As for U.S. immigration laws, Fuenzalida wrote: “Calling our just laws unjust, and then defying them, leads to self-righteousness and further hostility, not humility and gratitude. Is it not a near occasion of sin to remain in a country illegally, knowing that you will be stealing free services that belong to others truly in need, while continuing to evade or refuse to pay fair taxes on what you make?

“Is it not wrong to live in adultery/fornication, even killing your child for economic convenience, while evading and breaking just laws?

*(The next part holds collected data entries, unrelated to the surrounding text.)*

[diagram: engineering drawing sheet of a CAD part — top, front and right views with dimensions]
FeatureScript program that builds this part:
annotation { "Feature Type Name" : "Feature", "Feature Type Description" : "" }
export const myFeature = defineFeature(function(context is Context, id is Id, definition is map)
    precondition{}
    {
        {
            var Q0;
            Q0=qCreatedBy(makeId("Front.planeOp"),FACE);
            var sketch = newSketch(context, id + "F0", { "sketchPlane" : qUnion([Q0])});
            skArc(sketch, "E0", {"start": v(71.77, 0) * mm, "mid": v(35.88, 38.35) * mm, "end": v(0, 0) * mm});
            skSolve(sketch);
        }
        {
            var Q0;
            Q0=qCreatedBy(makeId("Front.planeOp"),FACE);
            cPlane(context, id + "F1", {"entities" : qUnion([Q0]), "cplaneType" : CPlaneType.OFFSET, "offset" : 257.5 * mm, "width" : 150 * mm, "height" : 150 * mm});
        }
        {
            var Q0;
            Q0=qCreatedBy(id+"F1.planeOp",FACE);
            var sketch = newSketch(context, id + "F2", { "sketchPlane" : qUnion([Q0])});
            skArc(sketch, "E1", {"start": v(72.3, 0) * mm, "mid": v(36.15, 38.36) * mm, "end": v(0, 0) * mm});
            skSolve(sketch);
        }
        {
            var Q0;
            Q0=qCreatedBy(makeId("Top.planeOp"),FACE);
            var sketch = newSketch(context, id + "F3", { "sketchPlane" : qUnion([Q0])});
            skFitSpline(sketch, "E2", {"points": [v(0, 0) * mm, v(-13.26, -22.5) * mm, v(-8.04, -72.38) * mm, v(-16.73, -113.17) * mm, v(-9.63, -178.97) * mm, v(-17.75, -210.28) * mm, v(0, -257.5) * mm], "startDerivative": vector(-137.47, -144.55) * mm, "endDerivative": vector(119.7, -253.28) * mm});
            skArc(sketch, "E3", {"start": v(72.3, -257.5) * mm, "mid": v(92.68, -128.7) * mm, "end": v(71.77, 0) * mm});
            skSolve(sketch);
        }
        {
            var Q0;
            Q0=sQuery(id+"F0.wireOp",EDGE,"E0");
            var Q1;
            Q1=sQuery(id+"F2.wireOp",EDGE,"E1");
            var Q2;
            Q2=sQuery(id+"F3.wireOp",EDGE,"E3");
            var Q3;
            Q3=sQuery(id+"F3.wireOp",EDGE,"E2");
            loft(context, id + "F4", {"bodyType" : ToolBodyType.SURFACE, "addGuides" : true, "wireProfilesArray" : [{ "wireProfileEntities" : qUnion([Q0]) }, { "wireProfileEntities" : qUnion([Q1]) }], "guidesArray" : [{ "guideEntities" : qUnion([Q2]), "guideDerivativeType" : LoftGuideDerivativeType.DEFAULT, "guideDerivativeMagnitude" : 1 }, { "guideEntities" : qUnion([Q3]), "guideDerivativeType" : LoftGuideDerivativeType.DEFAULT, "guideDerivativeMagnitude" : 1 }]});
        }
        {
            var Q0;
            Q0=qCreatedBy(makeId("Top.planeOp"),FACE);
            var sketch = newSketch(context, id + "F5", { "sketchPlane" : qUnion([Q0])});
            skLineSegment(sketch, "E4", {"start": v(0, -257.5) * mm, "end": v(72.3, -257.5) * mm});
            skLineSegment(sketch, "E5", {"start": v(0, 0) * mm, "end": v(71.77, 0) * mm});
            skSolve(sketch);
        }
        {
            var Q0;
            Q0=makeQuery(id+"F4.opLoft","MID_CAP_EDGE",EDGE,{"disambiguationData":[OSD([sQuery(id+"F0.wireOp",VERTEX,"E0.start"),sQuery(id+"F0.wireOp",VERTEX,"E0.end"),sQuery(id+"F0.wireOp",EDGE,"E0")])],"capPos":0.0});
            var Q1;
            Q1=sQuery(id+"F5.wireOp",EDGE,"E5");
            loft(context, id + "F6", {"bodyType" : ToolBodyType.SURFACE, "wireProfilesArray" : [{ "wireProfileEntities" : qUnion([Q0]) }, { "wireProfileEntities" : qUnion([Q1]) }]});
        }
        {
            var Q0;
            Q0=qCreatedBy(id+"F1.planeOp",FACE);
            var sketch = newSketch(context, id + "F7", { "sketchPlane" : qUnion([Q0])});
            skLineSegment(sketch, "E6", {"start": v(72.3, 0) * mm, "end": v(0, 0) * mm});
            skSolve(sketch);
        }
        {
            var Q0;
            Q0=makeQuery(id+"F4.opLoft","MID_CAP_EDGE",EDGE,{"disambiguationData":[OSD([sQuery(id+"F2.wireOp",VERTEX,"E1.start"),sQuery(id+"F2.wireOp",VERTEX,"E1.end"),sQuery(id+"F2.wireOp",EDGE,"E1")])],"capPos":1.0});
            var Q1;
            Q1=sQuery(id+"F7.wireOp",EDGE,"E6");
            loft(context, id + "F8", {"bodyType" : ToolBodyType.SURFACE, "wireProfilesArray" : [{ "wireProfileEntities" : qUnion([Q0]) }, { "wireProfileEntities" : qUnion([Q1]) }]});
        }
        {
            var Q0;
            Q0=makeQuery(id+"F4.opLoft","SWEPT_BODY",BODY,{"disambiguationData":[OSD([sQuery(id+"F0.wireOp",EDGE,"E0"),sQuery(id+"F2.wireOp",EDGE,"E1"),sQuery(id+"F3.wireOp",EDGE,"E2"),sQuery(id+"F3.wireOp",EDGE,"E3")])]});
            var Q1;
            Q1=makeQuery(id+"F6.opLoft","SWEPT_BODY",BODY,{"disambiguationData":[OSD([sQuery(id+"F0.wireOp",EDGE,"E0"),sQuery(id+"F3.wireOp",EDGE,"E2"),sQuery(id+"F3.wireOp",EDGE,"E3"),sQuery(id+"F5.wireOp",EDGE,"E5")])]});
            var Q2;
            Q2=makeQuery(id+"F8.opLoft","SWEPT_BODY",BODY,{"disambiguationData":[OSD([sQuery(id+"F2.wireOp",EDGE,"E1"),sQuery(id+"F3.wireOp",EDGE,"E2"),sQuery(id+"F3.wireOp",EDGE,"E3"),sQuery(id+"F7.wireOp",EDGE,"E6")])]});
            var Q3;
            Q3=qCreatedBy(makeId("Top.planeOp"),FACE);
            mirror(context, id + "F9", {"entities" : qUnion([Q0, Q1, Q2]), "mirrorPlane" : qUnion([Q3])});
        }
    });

Furthermore, these parents are scandalizing their own children, who witness lying, cheating, and stealing as a way of life,” she wrote.

Noting that churches lock their own doors for protection, and that she has had to show proper documentation in her travels, Fuenzalida wrote:

“I firmly believe that illegal immigration leads to the disintegration of the family! Morally it does not work. There is a legal process to enter this country that does not destroy families; there is also a legal process for asylum and protection of true refugees. No wonder Jesus clearly said, ‘Give to Caesar what belongs to Caesar.’

“Just laws need to be respected. Borders demarcate the sovereignty of the nation, just as walls mark the boundaries of the home; both should be respected. The rightful occupants should decide when, to whom, and how often the doors — or borders — are opened,” she wrote.

Fuenzalida concluded that “pursuing a solution to illegal immigration without Charity is wrong. Yet to encourage Charity for the illegal immigrant — and those seeking abortion — without Truth is deadly! The only answer is Charity and Truth. It does entail suffering — but without the cross there is no Resurrection.”